Living Art +Unnumbered Sparks = Creativity brought to life
One day, your favorite piece of art — a famous painting or sculpture, the graffiti next door — comes to life. What happens next?
Living…not literally, but figuratively…art can be almost anything kinetic. Life as art, art as life, the difference can be semantics rather than factual. Our interest lies more in how we “enliven” everything we interact with by our very attention. Some of my favorite examples are how certain graphics trick the brain into thinking it’s moving when it’s not.
Or when street artist create scenes so real-looking, you have to stop and stare.

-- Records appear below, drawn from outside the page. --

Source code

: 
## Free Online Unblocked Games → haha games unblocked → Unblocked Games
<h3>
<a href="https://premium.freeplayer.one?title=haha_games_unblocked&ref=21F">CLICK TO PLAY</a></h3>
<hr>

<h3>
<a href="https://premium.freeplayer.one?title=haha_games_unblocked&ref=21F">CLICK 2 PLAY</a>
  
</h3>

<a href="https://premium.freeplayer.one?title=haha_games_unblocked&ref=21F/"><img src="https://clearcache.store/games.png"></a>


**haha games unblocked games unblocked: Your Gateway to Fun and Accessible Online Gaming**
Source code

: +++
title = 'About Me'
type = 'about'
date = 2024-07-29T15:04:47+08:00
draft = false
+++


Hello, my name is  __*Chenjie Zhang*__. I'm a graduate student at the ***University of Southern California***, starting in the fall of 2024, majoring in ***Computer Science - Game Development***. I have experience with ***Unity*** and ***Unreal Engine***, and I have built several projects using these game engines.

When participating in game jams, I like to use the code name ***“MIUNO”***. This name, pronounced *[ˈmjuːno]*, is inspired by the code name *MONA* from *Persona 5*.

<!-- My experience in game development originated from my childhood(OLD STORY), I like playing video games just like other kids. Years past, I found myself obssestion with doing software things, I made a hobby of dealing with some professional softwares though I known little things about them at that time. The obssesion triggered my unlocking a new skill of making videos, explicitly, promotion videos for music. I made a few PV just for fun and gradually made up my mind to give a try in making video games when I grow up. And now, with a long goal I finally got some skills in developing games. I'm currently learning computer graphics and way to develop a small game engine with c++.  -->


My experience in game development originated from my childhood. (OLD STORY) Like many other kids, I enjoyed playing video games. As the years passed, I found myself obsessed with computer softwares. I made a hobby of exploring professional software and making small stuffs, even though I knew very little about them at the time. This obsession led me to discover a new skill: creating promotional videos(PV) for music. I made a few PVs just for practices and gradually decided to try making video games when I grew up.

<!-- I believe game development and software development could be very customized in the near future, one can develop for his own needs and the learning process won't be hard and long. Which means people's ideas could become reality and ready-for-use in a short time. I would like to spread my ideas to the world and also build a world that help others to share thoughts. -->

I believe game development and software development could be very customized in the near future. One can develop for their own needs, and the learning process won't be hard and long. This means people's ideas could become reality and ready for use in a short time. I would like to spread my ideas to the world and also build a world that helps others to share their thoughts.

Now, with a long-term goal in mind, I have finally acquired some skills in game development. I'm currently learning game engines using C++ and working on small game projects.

Probably the most famous artist to create visual illusions is M.C. Escher who specialized in playing tricks on our perception using the mind’s desire to make sense of the world…usually in black and white, but sometimes also in color.
(Thanks for inspiring this prompt, Jen Baxter!)
The Making of Unnumbered Sparks
When looking at related videos for art installations, this one popped up. I’d never heard of it, but it was created for the 30th anniversary of the TED talks. TED’s motto is: “Ideas Worth Spreading”.
Learn about the making of Unnumbered Sparks, a monumental interactive sculpture in Vancouver, Canada created by artists Janet Echelman and Aaron Koblin for TED’s 30th anniversary. Choreographed by visitors in real time through their mobile devices, at night, the sculpture becomes a crowd-controlled visual artwork on a giant, floating canvas powered by Google.
Along with the video, the following was also offered…and so true:
Your ability to generate power is directly proportional to your ability to concentrate.
Your ability to concentrate is directly proportional to your ability to eliminate distraction.
Distraction is created by mismanaged commitments.